SQL/MX Release 2.0 Best Practices

Performance Tuning 45

Performance Tuning

Improving Performance

This section discusses some of the common performance problems associated with large databases.

Additional information exists in other manuals and is not repeated here. Specifically, the SQL/MX Query

Guide contains several chapters dedicated to analyzing and improving query and database

performance, and the SQL/MX Installation and Management Guide contains chapters on measuring and

enhancing performance. Be sure to read these manuals for a thorough understanding of the material,

and to gain an understanding of the tools and techniques available for performance analysis.

When you must tune a database, you must consider several tradeoffs. For example, it is impossible to

optimize all queries or queries and batch-loading workloads. One of the first steps involved in tuning a

database is to determine the most important objectives. You also must be prepared to replicate certain

portions of the database through the use of aggregate tables, or to create secondary indexes.
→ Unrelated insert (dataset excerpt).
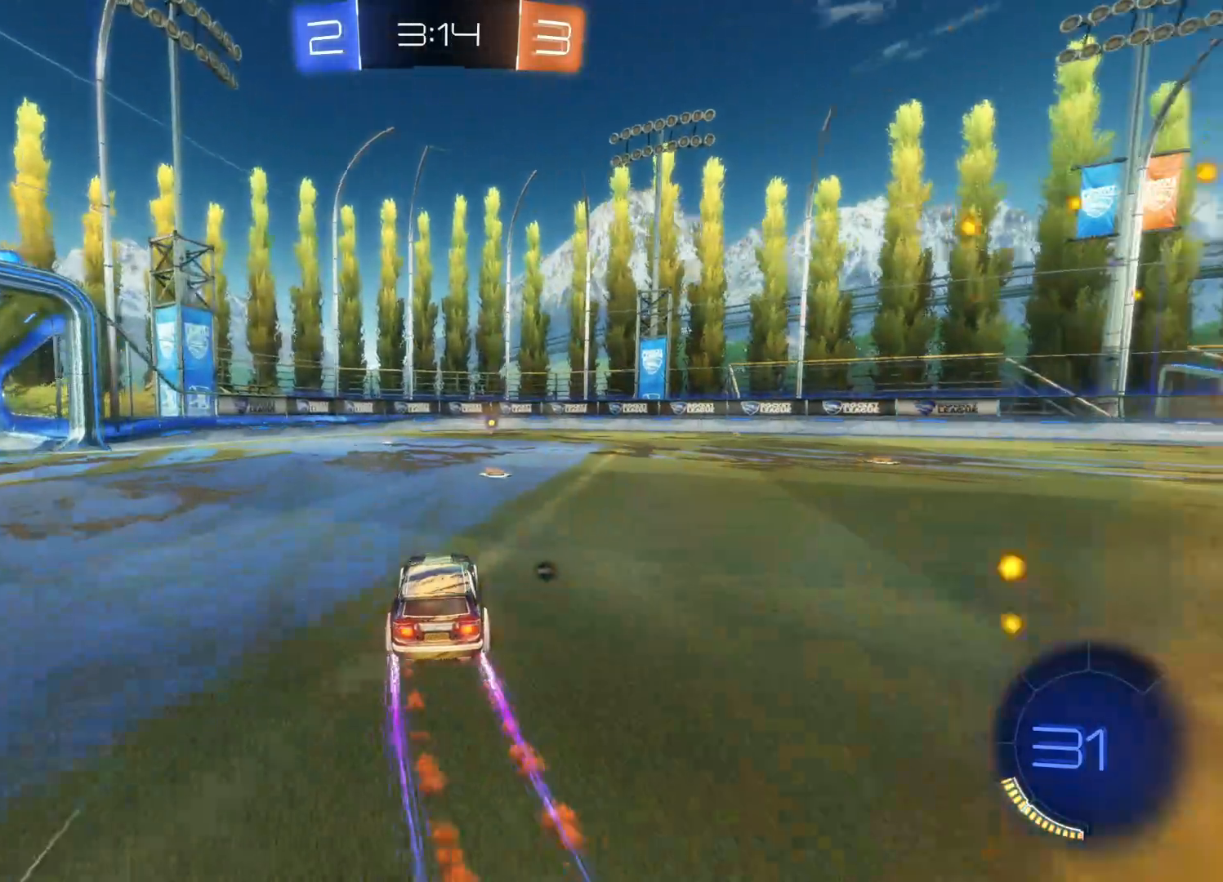
{"buttons": ["TRIANGLE", "R2"], "left_stick": "center", "right_stick": "center", "events": [[17, "CIRCLE", "up"], [83, "left_stick", "center"], [150, "TRIANGLE", "down"], [283, "TRIANGLE", "up"], [333, "left_stick", "left"], [450, "TRIANGLE", "down"], [467, "left_stick", "center"]]}
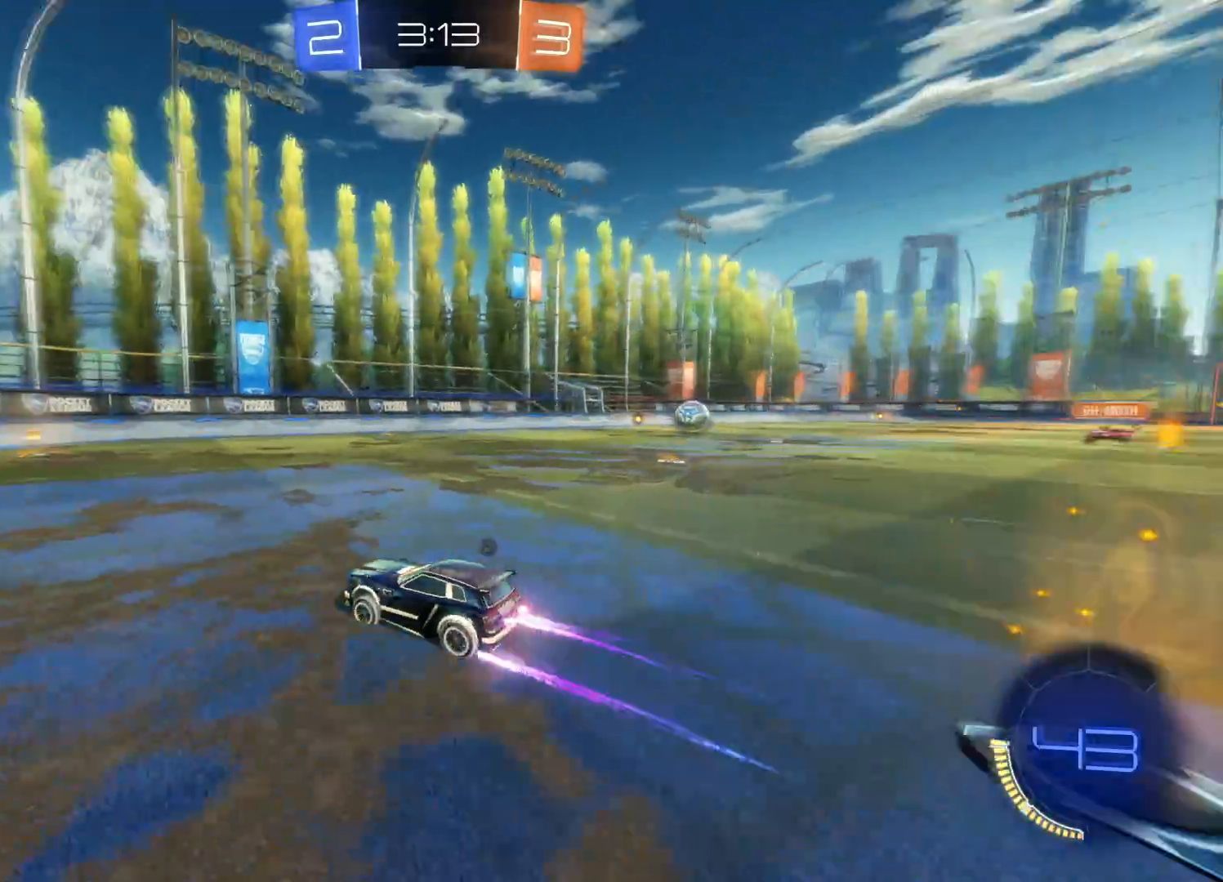
{"buttons": ["R2"], "left_stick": "right", "right_stick": "center", "events": [[67, "TRIANGLE", "up"], [133, "TRIANGLE", "down"], [267, "TRIANGLE", "up"], [500, "left_stick", "right"]]}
Addressing Problems with Numerous ESP Processes

Large databases with tables that have many partitions can sometimes experience problems related to

the large number of active ESP processes. Relatively few active ESP processes can saturate a processor,

though how many varies with the processor technology and query workload.

Minimize Table Partitions

Although a large database almost always uses partitioned tables, try to minimize the number of table

partitions, and keep the partitions to a multiple of the number of processors. When possible, use one or

two partitions for each processor. To minimize successfully, you need to understand the growth

requirements and volatility of the table. For example, a table that is partitioned, organized, and loaded

by date would be a good candidate. Once loaded, the partition sizes would not change. A table like this

could be sized with the minimum number of partitions required to hold the data during its lifetime. In

addition, it would be advantageous to round the number of partitions to a multiple of the available

processors, and balance the data across the partitions. This would provide the most balanced and

efficient scan performance while minimizing the number of ESP processes.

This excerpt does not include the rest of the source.